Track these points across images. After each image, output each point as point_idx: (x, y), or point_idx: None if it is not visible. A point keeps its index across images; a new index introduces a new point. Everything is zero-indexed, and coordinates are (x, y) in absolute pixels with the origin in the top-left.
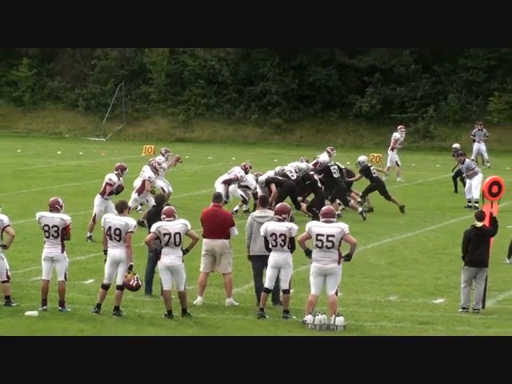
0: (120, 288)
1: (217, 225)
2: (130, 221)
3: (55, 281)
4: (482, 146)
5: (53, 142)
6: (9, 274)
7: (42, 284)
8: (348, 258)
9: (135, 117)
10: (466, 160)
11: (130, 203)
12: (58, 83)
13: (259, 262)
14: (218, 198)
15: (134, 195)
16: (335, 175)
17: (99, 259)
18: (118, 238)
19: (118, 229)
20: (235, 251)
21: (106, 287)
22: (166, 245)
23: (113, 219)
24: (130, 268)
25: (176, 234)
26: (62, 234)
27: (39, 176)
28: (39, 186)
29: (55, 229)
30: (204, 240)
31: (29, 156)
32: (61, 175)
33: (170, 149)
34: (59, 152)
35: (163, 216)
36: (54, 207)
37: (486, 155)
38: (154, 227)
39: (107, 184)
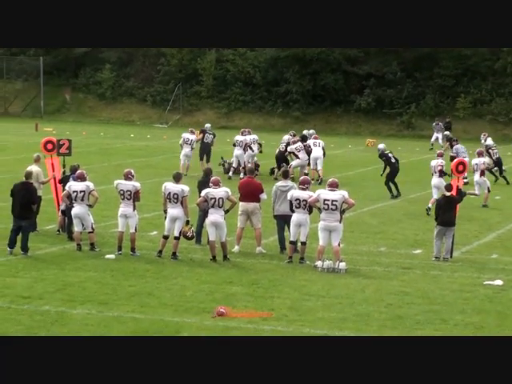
0: (177, 238)
1: (250, 191)
2: (185, 187)
3: (128, 232)
4: (440, 135)
5: (127, 128)
6: (93, 226)
7: (118, 234)
8: (343, 212)
9: (189, 109)
10: (457, 145)
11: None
12: (132, 83)
13: (281, 220)
14: (251, 171)
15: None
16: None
17: (161, 216)
18: (175, 200)
19: (176, 193)
20: (264, 211)
21: (166, 237)
22: (212, 206)
23: (172, 187)
24: (187, 222)
25: (220, 198)
26: (134, 196)
27: (117, 153)
28: (117, 161)
29: (128, 193)
30: (240, 203)
31: (109, 138)
32: (133, 153)
33: (216, 133)
34: (132, 135)
35: (211, 184)
36: (128, 176)
37: (441, 142)
38: (203, 193)
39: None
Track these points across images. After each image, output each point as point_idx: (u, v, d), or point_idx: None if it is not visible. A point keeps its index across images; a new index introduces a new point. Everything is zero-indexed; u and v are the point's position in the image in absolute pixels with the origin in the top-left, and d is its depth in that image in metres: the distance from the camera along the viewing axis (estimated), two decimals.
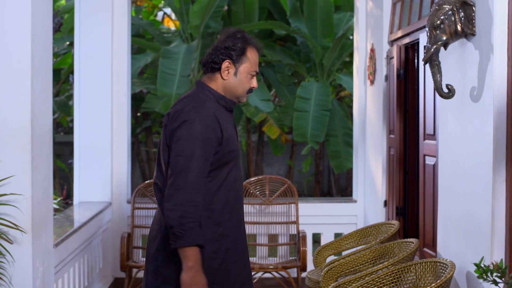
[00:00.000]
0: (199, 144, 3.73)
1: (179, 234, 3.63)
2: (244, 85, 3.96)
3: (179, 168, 3.70)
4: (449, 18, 4.98)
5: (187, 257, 3.66)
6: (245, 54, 3.93)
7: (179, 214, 3.63)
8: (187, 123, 3.75)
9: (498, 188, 4.70)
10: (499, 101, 4.68)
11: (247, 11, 14.25)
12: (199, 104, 3.84)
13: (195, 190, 3.69)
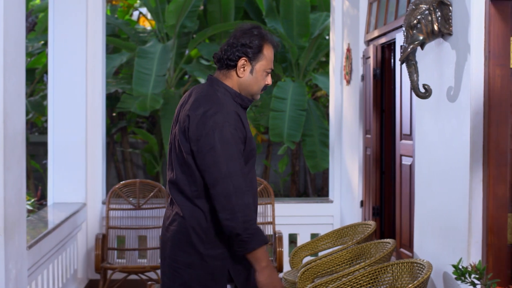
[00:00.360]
0: (234, 147, 3.65)
1: (247, 239, 3.60)
2: (259, 82, 3.87)
3: (223, 175, 3.62)
4: (425, 18, 4.96)
5: (259, 258, 3.64)
6: (261, 51, 3.83)
7: (242, 220, 3.58)
8: (218, 129, 3.65)
9: (475, 188, 4.68)
10: (476, 101, 4.66)
11: (223, 10, 14.22)
12: (222, 106, 3.73)
13: (246, 192, 3.65)
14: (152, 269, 7.64)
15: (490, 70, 4.62)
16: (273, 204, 8.24)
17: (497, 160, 4.63)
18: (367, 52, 7.59)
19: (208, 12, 14.45)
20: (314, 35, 13.86)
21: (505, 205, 4.65)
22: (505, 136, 4.63)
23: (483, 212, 4.67)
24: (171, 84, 14.21)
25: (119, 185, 8.26)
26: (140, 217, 8.28)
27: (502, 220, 4.65)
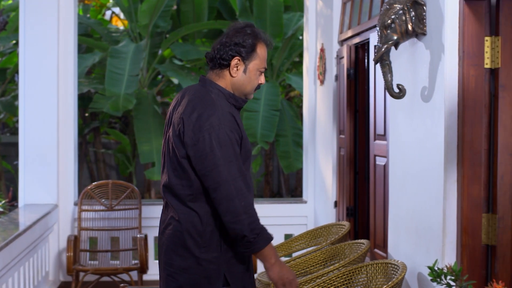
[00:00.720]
0: (231, 149, 3.61)
1: (254, 240, 3.57)
2: (252, 82, 3.82)
3: (224, 179, 3.57)
4: (400, 18, 4.94)
5: (267, 256, 3.62)
6: (255, 50, 3.78)
7: (247, 222, 3.55)
8: (214, 132, 3.60)
9: (449, 189, 4.67)
10: (450, 101, 4.65)
11: (196, 10, 14.17)
12: (216, 108, 3.67)
13: (248, 193, 3.61)
14: (125, 270, 7.58)
15: (464, 70, 4.61)
16: None
17: (471, 160, 4.62)
18: (341, 52, 7.57)
19: (181, 12, 14.39)
20: (287, 35, 13.85)
21: (479, 206, 4.64)
22: (479, 136, 4.62)
23: (458, 213, 4.66)
24: (144, 84, 14.14)
25: (91, 186, 8.19)
26: (112, 218, 8.22)
27: (476, 220, 4.64)
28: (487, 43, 4.61)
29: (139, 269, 7.60)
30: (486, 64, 4.61)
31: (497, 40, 4.57)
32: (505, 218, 4.60)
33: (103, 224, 8.20)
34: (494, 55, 4.58)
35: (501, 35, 4.57)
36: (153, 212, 8.53)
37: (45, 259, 7.90)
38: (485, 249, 4.67)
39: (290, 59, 14.62)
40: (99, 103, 12.81)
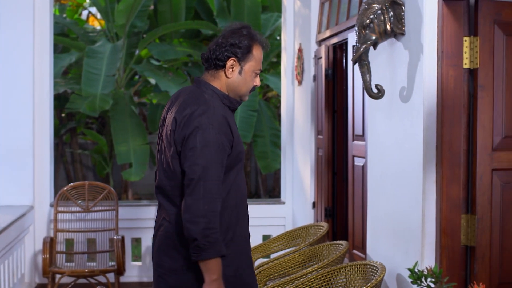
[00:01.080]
0: (214, 151, 3.55)
1: (204, 247, 3.48)
2: (248, 83, 3.79)
3: (197, 178, 3.51)
4: (378, 18, 4.91)
5: (210, 270, 3.52)
6: (251, 52, 3.74)
7: (203, 226, 3.47)
8: (200, 130, 3.55)
9: (428, 189, 4.65)
10: (429, 101, 4.63)
11: (173, 10, 14.11)
12: (208, 108, 3.62)
13: (215, 200, 3.53)
14: (102, 272, 7.52)
15: (443, 70, 4.59)
16: None
17: (450, 161, 4.60)
18: (319, 52, 7.54)
19: (158, 12, 14.33)
20: (265, 36, 13.80)
21: (458, 206, 4.62)
22: (458, 137, 4.60)
23: (437, 213, 4.64)
24: (120, 85, 14.05)
25: (68, 187, 8.11)
26: (89, 219, 8.15)
27: (455, 221, 4.62)
28: (465, 43, 4.59)
29: (116, 271, 7.54)
30: (465, 64, 4.60)
31: (476, 40, 4.56)
32: (484, 218, 4.59)
33: (79, 226, 8.13)
34: (473, 55, 4.57)
35: (480, 35, 4.56)
36: (130, 214, 8.48)
37: (20, 261, 7.82)
38: (464, 250, 4.66)
39: (267, 59, 14.58)
40: (76, 103, 12.72)
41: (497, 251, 4.64)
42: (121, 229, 8.20)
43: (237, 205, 3.76)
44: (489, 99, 4.58)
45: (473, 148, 4.61)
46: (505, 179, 4.65)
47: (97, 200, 8.09)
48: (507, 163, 4.65)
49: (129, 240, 8.48)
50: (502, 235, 4.65)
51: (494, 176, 4.61)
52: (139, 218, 8.60)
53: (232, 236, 3.72)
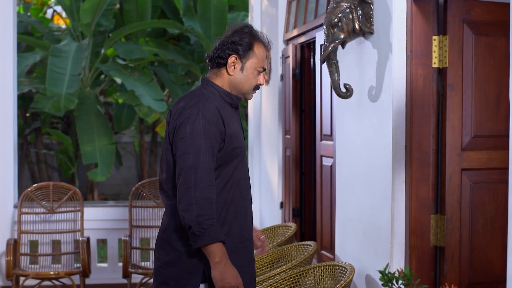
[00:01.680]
0: (204, 140, 3.58)
1: (199, 234, 3.49)
2: (250, 81, 3.79)
3: (188, 166, 3.55)
4: (347, 16, 4.88)
5: (212, 253, 3.52)
6: (252, 49, 3.75)
7: (195, 213, 3.49)
8: (190, 120, 3.59)
9: (398, 190, 4.62)
10: (398, 100, 4.59)
11: (139, 9, 14.03)
12: (201, 99, 3.66)
13: (207, 187, 3.54)
14: (67, 275, 7.40)
15: (412, 69, 4.56)
16: None
17: (419, 160, 4.57)
18: (286, 52, 7.49)
19: (124, 11, 14.23)
20: None
21: (427, 206, 4.59)
22: (427, 137, 4.57)
23: (406, 214, 4.61)
24: (86, 84, 13.93)
25: (32, 188, 7.99)
26: (53, 221, 8.03)
27: (425, 221, 4.60)
28: (434, 42, 4.56)
29: (82, 273, 7.43)
30: (434, 63, 4.57)
31: (445, 39, 4.53)
32: (454, 219, 4.56)
33: (44, 227, 8.00)
34: (442, 54, 4.54)
35: (449, 34, 4.54)
36: (96, 214, 8.38)
37: None
38: (433, 250, 4.63)
39: None
40: (41, 103, 12.58)
41: (466, 251, 4.62)
42: (86, 230, 8.09)
43: (234, 202, 3.75)
44: (458, 98, 4.55)
45: (442, 148, 4.58)
46: (474, 179, 4.63)
47: (62, 201, 7.97)
48: (476, 163, 4.63)
49: (94, 241, 8.37)
50: (472, 235, 4.63)
51: (463, 176, 4.59)
52: (104, 219, 8.50)
53: (227, 231, 3.71)
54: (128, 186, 16.96)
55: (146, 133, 16.96)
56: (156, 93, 13.00)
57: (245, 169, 3.82)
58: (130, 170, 17.64)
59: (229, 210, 3.72)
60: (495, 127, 4.66)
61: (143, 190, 8.10)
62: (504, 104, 4.66)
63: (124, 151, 17.42)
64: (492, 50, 4.64)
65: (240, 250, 3.79)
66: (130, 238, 7.76)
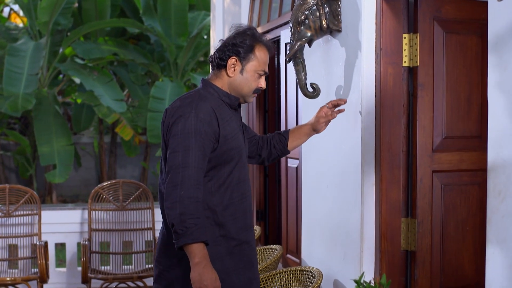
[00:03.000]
0: (194, 138, 3.51)
1: (181, 232, 3.41)
2: (250, 84, 3.71)
3: (176, 164, 3.48)
4: (313, 14, 4.73)
5: (192, 253, 3.43)
6: (253, 51, 3.67)
7: (179, 212, 3.40)
8: (183, 118, 3.53)
9: (367, 192, 4.48)
10: (367, 100, 4.45)
11: (98, 8, 13.93)
12: (196, 99, 3.62)
13: (194, 186, 3.47)
14: (24, 281, 7.19)
15: (382, 68, 4.43)
16: (152, 209, 7.92)
17: (390, 162, 4.44)
18: None
19: (83, 10, 14.12)
20: (192, 34, 13.66)
21: (398, 210, 4.46)
22: (397, 138, 4.44)
23: (376, 217, 4.48)
24: (44, 84, 13.71)
25: None
26: (10, 224, 7.80)
27: (395, 225, 4.46)
28: (405, 41, 4.44)
29: (39, 278, 7.21)
30: (404, 62, 4.44)
31: (415, 37, 4.41)
32: (425, 222, 4.44)
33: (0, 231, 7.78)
34: (413, 53, 4.42)
35: (419, 32, 4.41)
36: (54, 218, 8.16)
37: None
38: (404, 255, 4.51)
39: (195, 59, 14.46)
40: None
41: (438, 255, 4.50)
42: (44, 233, 7.88)
43: (232, 204, 3.70)
44: (429, 98, 4.43)
45: (413, 149, 4.45)
46: (445, 181, 4.51)
47: (19, 204, 7.75)
48: (447, 164, 4.51)
49: (52, 245, 8.16)
50: (443, 239, 4.51)
51: (434, 178, 4.47)
52: (63, 222, 8.28)
53: (224, 233, 3.66)
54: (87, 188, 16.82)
55: (106, 134, 16.83)
56: (116, 93, 12.89)
57: (244, 171, 3.76)
58: (89, 171, 17.49)
59: (226, 212, 3.67)
60: (466, 128, 4.54)
61: (103, 193, 7.90)
62: (475, 104, 4.55)
63: (83, 152, 17.25)
64: (463, 48, 4.52)
65: (236, 252, 3.71)
66: (89, 242, 7.58)
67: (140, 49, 14.38)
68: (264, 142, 4.13)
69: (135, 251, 7.96)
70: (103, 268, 7.85)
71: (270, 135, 4.16)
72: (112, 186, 8.01)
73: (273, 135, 4.17)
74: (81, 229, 8.11)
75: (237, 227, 3.70)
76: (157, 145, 15.59)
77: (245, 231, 3.75)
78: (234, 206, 3.69)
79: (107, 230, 7.87)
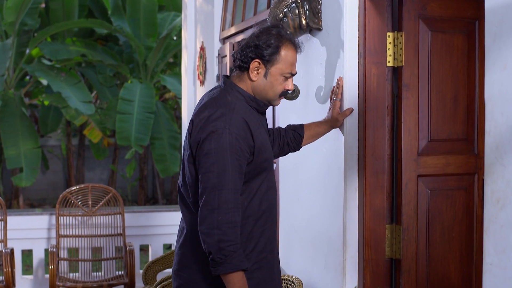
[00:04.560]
0: (230, 157, 3.27)
1: (220, 260, 3.22)
2: (275, 88, 3.48)
3: (211, 186, 3.25)
4: (292, 11, 4.55)
5: (231, 282, 3.26)
6: (278, 53, 3.43)
7: (217, 238, 3.21)
8: (215, 135, 3.28)
9: (350, 198, 4.27)
10: (350, 102, 4.25)
11: (66, 8, 13.79)
12: (228, 111, 3.35)
13: (232, 209, 3.25)
14: None
15: (365, 68, 4.22)
16: (123, 214, 7.71)
17: (373, 166, 4.24)
18: (223, 51, 7.12)
19: (50, 10, 13.99)
20: (162, 35, 13.51)
21: (382, 216, 4.27)
22: (381, 141, 4.25)
23: (359, 224, 4.27)
24: (10, 85, 13.47)
25: None
26: None
27: (379, 232, 4.27)
28: (389, 39, 4.24)
29: (4, 287, 6.97)
30: (389, 62, 4.25)
31: (400, 36, 4.22)
32: (410, 229, 4.25)
33: None
34: (397, 52, 4.23)
35: (404, 30, 4.21)
36: (21, 224, 7.91)
37: None
38: (389, 263, 4.31)
39: (164, 60, 14.30)
40: None
41: (423, 263, 4.30)
42: (10, 240, 7.63)
43: (262, 216, 3.48)
44: (414, 99, 4.23)
45: (397, 153, 4.26)
46: (431, 186, 4.31)
47: None
48: (433, 168, 4.31)
49: (19, 252, 7.91)
50: (428, 246, 4.32)
51: (420, 182, 4.27)
52: (30, 228, 8.02)
53: (253, 247, 3.46)
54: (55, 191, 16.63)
55: (74, 136, 16.66)
56: (84, 95, 12.72)
57: (272, 180, 3.54)
58: (57, 174, 17.29)
59: (257, 225, 3.45)
60: (453, 130, 4.35)
61: (71, 198, 7.67)
62: (461, 106, 4.37)
63: (50, 155, 17.04)
64: (449, 48, 4.33)
65: (269, 265, 3.53)
66: (57, 249, 7.33)
67: (108, 50, 14.21)
68: (277, 137, 3.93)
69: (104, 258, 7.73)
70: (71, 276, 7.63)
71: (282, 129, 3.96)
72: (80, 190, 7.79)
73: (286, 130, 3.97)
74: (49, 235, 7.87)
75: (266, 238, 3.49)
76: (126, 148, 15.41)
77: (272, 241, 3.55)
78: (265, 217, 3.48)
79: (75, 236, 7.65)
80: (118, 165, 16.44)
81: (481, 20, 4.39)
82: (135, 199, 16.94)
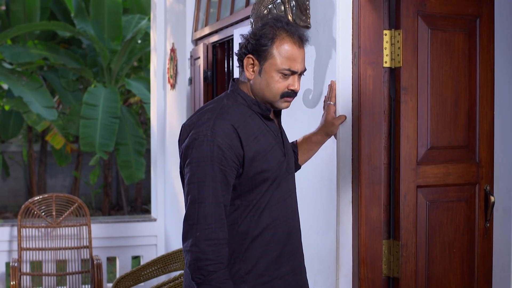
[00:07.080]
0: (211, 167, 2.96)
1: (198, 281, 2.94)
2: (271, 87, 3.09)
3: (192, 199, 2.97)
4: (278, 7, 4.23)
5: None
6: (271, 46, 3.06)
7: (195, 257, 2.92)
8: (197, 142, 2.98)
9: (344, 211, 3.92)
10: (343, 106, 3.90)
11: (27, 10, 13.54)
12: (215, 116, 3.03)
13: (211, 225, 2.94)
14: None
15: (360, 69, 3.87)
16: (89, 225, 7.32)
17: (369, 177, 3.88)
18: (196, 52, 6.76)
19: (10, 12, 13.75)
20: (126, 39, 13.24)
21: (379, 230, 3.91)
22: (378, 149, 3.89)
23: (354, 240, 3.92)
24: None
25: None
26: None
27: (376, 248, 3.91)
28: (386, 38, 3.90)
29: None
30: (385, 62, 3.90)
31: (398, 34, 3.88)
32: (409, 244, 3.91)
33: None
34: (395, 52, 3.88)
35: (403, 28, 3.87)
36: None
37: None
38: (386, 282, 3.97)
39: (129, 64, 14.01)
40: None
41: (423, 281, 3.96)
42: None
43: (262, 234, 3.12)
44: (413, 104, 3.89)
45: (395, 162, 3.91)
46: (431, 197, 3.97)
47: None
48: (432, 178, 3.97)
49: None
50: (428, 263, 3.98)
51: (419, 194, 3.93)
52: None
53: (251, 268, 3.11)
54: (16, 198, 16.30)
55: (35, 142, 16.34)
56: (46, 99, 12.41)
57: (280, 193, 3.16)
58: (18, 181, 16.94)
59: (254, 243, 3.10)
60: (453, 136, 4.02)
61: (34, 208, 7.25)
62: (462, 110, 4.04)
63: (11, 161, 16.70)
64: (449, 47, 4.00)
65: None
66: (19, 263, 6.92)
67: (71, 54, 13.91)
68: None
69: (70, 272, 7.33)
70: None
71: None
72: (44, 200, 7.39)
73: None
74: (10, 248, 7.45)
75: (268, 260, 3.12)
76: (90, 154, 15.08)
77: (277, 264, 3.16)
78: (266, 237, 3.12)
79: (39, 249, 7.25)
80: (81, 171, 16.10)
81: (482, 17, 4.08)
82: (99, 206, 16.60)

—————

▶ Problem to work on:
All that belongs in your answer is the stretch of entries above from the line with "[00:00.720]" through the line with "40: (99, 103, 12.81)", printed exactly.

▶ Solved problem:
[00:00.720]
0: (231, 149, 3.61)
1: (254, 240, 3.57)
2: (252, 82, 3.82)
3: (224, 179, 3.57)
4: (400, 18, 4.94)
5: (267, 256, 3.62)
6: (255, 50, 3.78)
7: (247, 222, 3.55)
8: (214, 132, 3.60)
9: (449, 189, 4.67)
10: (450, 101, 4.65)
11: (196, 10, 14.17)
12: (216, 108, 3.67)
13: (248, 193, 3.61)
14: (125, 270, 7.58)
15: (464, 70, 4.61)
16: None
17: (471, 160, 4.62)
18: (341, 52, 7.57)
19: (181, 12, 14.39)
20: (287, 35, 13.85)
21: (479, 206, 4.64)
22: (479, 136, 4.62)
23: (458, 213, 4.66)
24: (144, 84, 14.14)
25: (91, 186, 8.19)
26: (112, 218, 8.22)
27: (476, 220, 4.64)
28: (487, 43, 4.61)
29: (139, 269, 7.60)
30: (486, 64, 4.61)
31: (497, 40, 4.57)
32: (505, 218, 4.60)
33: (103, 224, 8.20)
34: (494, 55, 4.58)
35: (501, 35, 4.57)
36: (153, 212, 8.53)
37: (45, 259, 7.90)
38: (485, 249, 4.67)
39: (290, 59, 14.62)
40: (99, 103, 12.81)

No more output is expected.